Sumar considera que la regularización facilita que Podemos negocie la transferencia migratoria a Cataluña

El acuerdo del Gobierno y fuerzas de izquierda sobre permisos extraordinarios para extranjeros impulsa avances en la descentralización de competencias, respondieron líderes parlamentarios, quienes destacan que el pacto refuerza derechos y combate la discriminación, según fuentes oficiales

Guardar

La posibilidad de que la transferencia de competencias migratorias a Cataluña pueda avanzar tras el reciente pacto para la regularización extraordinaria de migrantes se ha vuelto uno de los elementos centrales en el debate político, según valoraciones expresadas por representantes de Sumar y otras fuerzas de izquierda. El medio al que pertenece la información original, y que recoge declaraciones clave sobre el tema, informó que el acuerdo entre el Gobierno y Podemos sobre la regularización ofrece nuevas perspectivas para la gestión autonómica en materia de inmigración y derechos.

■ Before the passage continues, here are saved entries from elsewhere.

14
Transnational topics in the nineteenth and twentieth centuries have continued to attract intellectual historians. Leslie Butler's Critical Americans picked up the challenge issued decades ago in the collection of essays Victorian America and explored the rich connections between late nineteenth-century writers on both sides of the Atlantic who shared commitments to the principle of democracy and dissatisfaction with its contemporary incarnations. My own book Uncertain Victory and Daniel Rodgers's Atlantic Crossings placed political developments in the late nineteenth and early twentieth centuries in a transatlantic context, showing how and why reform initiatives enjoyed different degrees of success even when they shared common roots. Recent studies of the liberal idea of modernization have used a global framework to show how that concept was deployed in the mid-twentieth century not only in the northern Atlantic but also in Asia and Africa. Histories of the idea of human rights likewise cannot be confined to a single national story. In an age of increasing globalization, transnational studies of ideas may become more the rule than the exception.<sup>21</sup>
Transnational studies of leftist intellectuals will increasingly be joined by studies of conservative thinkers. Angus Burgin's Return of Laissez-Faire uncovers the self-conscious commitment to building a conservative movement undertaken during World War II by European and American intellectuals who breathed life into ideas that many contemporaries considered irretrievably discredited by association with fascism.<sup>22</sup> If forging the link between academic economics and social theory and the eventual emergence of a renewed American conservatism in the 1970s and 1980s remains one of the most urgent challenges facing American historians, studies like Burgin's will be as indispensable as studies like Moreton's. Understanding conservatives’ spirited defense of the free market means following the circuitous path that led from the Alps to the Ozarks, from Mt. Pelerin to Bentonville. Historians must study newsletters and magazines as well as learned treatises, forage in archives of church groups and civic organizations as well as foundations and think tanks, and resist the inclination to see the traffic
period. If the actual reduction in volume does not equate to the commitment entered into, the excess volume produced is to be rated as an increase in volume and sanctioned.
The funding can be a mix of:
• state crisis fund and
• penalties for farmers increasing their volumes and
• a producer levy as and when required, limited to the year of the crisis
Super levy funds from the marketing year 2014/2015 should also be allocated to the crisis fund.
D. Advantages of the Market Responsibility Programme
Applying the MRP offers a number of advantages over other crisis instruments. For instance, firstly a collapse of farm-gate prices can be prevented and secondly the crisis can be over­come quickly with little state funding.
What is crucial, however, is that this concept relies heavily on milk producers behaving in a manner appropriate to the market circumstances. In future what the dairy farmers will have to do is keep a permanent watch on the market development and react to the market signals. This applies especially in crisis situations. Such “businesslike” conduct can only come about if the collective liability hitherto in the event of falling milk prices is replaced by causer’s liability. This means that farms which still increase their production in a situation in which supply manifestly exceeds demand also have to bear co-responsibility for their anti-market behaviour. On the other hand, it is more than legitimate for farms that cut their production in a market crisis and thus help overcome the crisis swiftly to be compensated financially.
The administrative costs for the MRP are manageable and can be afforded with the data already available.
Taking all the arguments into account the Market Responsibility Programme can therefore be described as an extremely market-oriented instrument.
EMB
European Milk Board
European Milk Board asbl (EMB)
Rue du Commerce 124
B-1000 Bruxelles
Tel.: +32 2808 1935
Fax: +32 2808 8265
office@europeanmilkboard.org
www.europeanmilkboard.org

Según puntualizó el medio, Gerardo Pisarello, coportavoz de los Comunes y diputado de Sumar en el Congreso, consideró en una comparecencia ante la prensa en la Cámara Baja que este acuerdo favorece la posibilidad de retomar el proceso de traspaso de competencias migratorias a Cataluña. En la intervención, Pisarello fue consultado sobre el impacto que el pacto alcanzarían el Ejecutivo y los ‘morados’ tiene respecto a la aprobación del traspaso competencial, una dinámica previamente acordada con Junts y que previamente fue rechazada en sede parlamentaria por Podemos, principalmente por objeciones al texto propuesto.

Informó la fuente original que Podemos había expresado su negativa a la proposición de ley impulsada conjuntamente por Junts y el PSOE en relación con el traspaso de la gestión migratoria. El rechazo se fundamentó en que la formación observó expresiones de carácter racista dentro del preámbulo del documento, además de condicionar su posicionamiento favorable a la delegación de competencias a una regularización de migrantes. De acuerdo con el medio citado, fue este uno de los temas que generó mayor división dentro del espectro progresista del Congreso hasta que se alcanzó el actual acuerdo.

El medio consignó que la regularización extraordinaria de migrantes, contemplada en el reciente pacto, se realizará mediante decreto, con lo que se elimina la necesidad de una votación parlamentaria para su implementación. Esta vía ha sido señalada como fundamental para asegurar el avance del traspaso, sobre todo tras la petición explícita de Podemos. La eurodiputada y dirigente de la formación, Irene Montero, sostuvo durante la mañana que la regularización constituye un elemento esencial para evitar que el traspaso refuerce “el racismo y la violencia institucional contra los migrantes”, en palabras recogidas por el medio de comunicación.

Por otro lado, los Comunes manifestaron que el traspaso de la competencia migratoria responde a la profundización del autogobierno y debe canalizarse en la dirección de ampliar derechos y no para restringirlos. Pisarello advirtió que el paso dado con la regularización contribuye a clarificar la posición respecto a los posibles efectos negativos percibidos por sectores que asociaban la transferencia autonómica con un recorte de derechos para los migrantes. En palabras del diputado, la nueva hoja de ruta mostrará que no se pretende limitar, sino garantizar derechos de este colectivo.

El pacto alcanzado para la regularización extraordinaria de migrantes ha sido, según detalló la fuente, una reivindicación sostenida tanto por Podemos como por otras formaciones progresistas, entre ellas ERC, Bildu y Sumar. El medio explicó que este consenso responde a la necesidad de ofrecer garantías al colectivo migrante y aporta una herramienta frente al contexto reciente de “ola reaccionaria”, expresión utilizada por las fuerzas de izquierda para describir el auge de discursos contrarios a la inmigración y a los derechos sociales.

La coordinación del acuerdo por parte de los diversos actores políticos implicados se enmarca en una coyuntura en la que se busca evitar divisiones dentro del bloque progreista sobre las políticas migratorias y de descentralización administrativa. Según lo publicado, la nueva estrategia política también responde a la intención de contener discursos que, según estos líderes, pretenden dividir a la clase trabajadora en función del origen y la condición migratoria.

En síntesis, de acuerdo con la información de la fuente original, la conjunción del acuerdo de regularización con el traspaso de competencias a Cataluña pone sobre la mesa un cambio en la gestión de la política migratoria, con énfasis en la ampliación de derechos y la lucha contra formas de exclusión y discriminación institucional. La evolución de ambos procesos, la regularización y la descentralización competencial, abre una nueva etapa en el debate parlamentario y social sobre inmigración y derechos en España.